• Provided entries
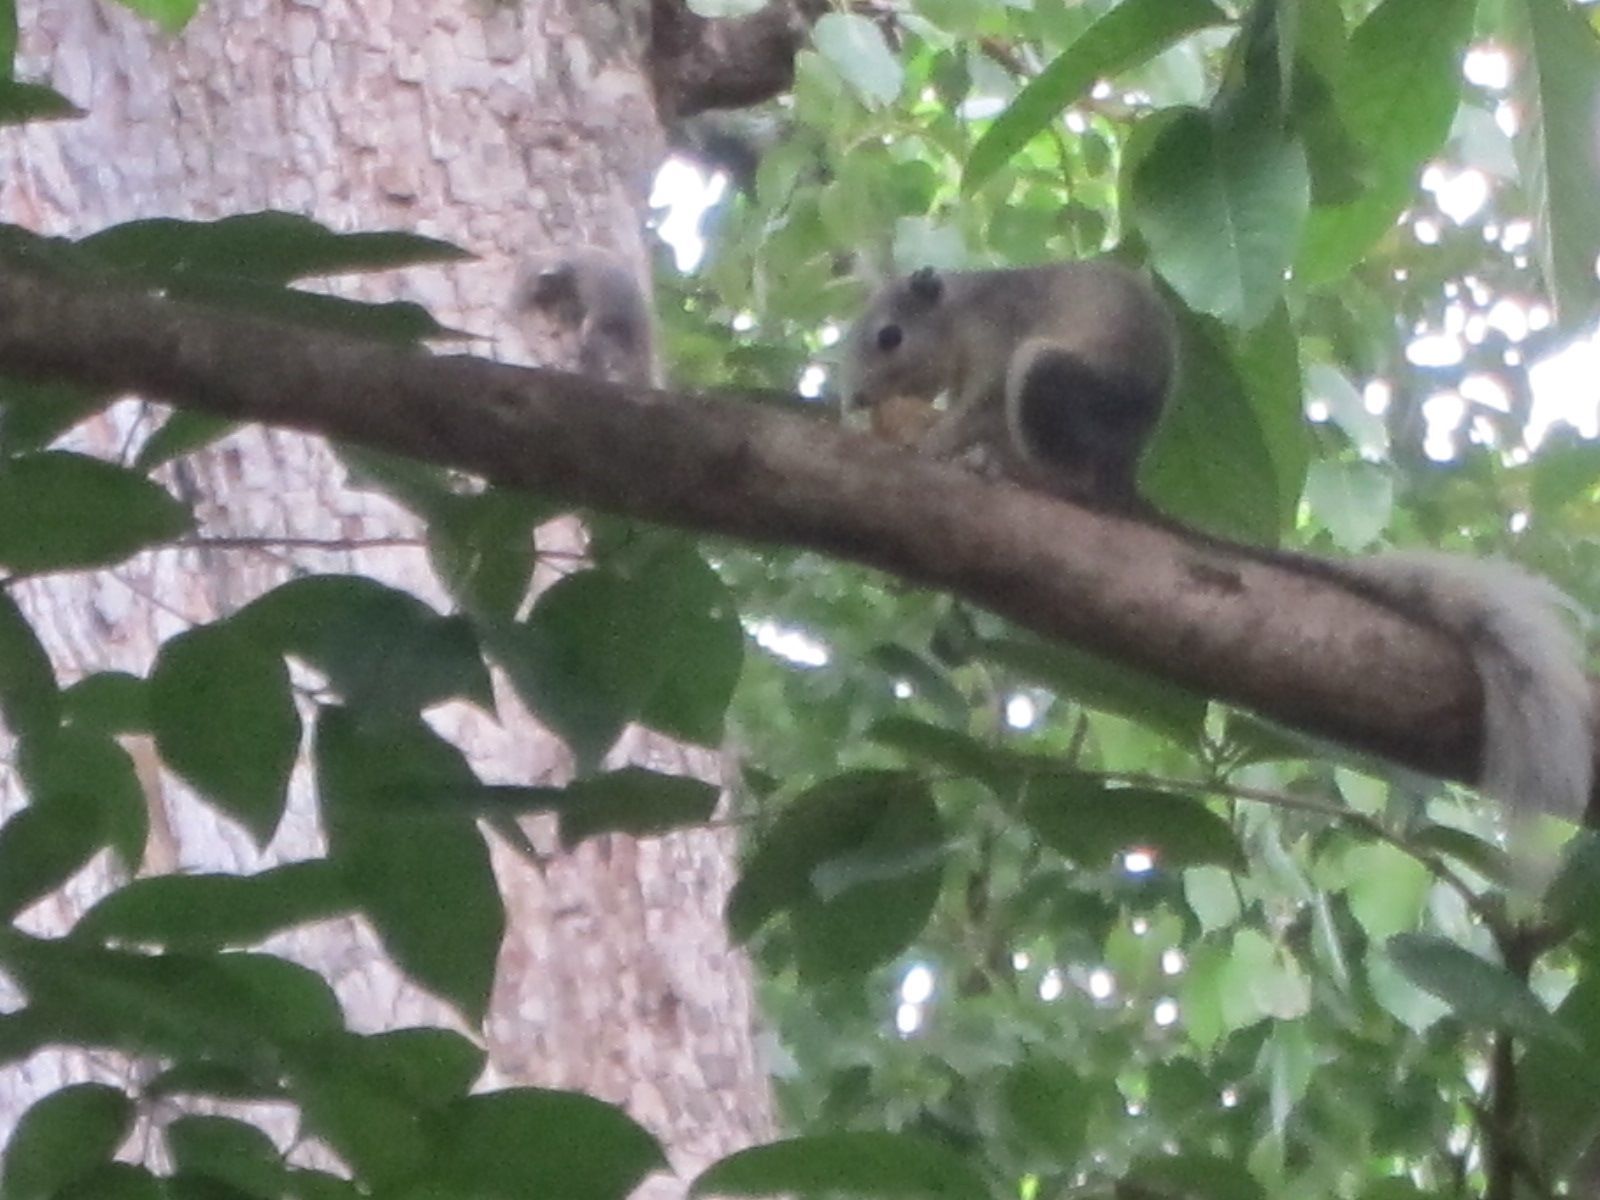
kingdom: Animalia
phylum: Chordata
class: Mammalia
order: Rodentia
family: Sciuridae
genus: Callosciurus
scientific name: Callosciurus finlaysonii
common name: Finlayson's squirrel
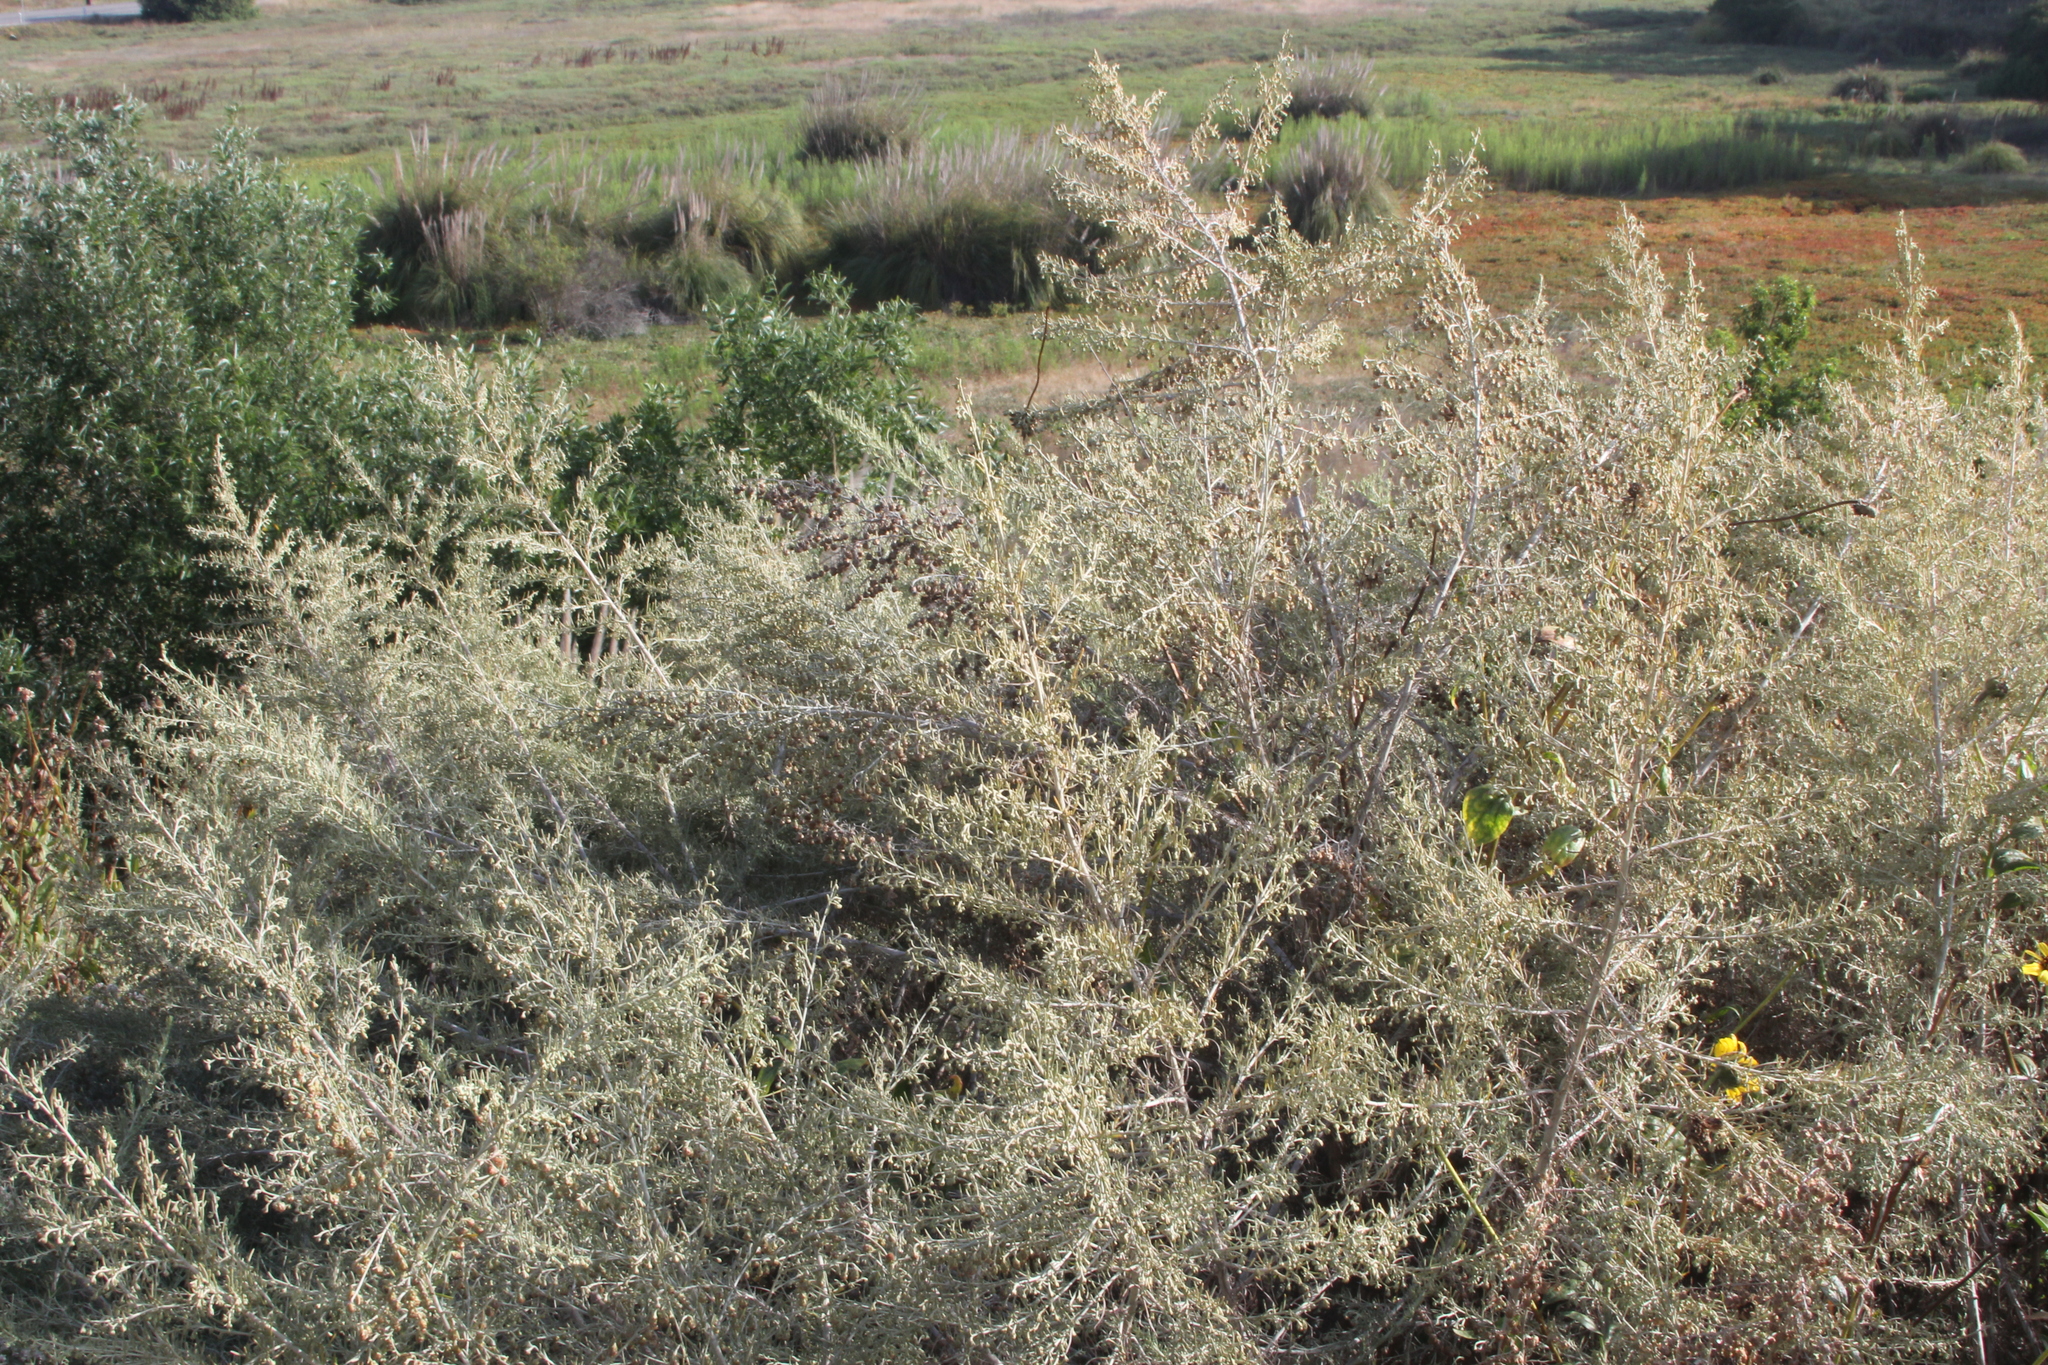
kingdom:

• Description of the task
Please output every line of the records above as a JSON list of strings, one string per line, skipping any blank lines. Leave the pictures out of your answer.

• Answer in full
[
  "kingdom: Animalia",
  "phylum: Chordata",
  "class: Mammalia",
  "order: Rodentia",
  "family: Sciuridae",
  "genus: Callosciurus",
  "scientific name: Callosciurus finlaysonii",
  "common name: Finlayson's squirrel",
  "kingdom:"
]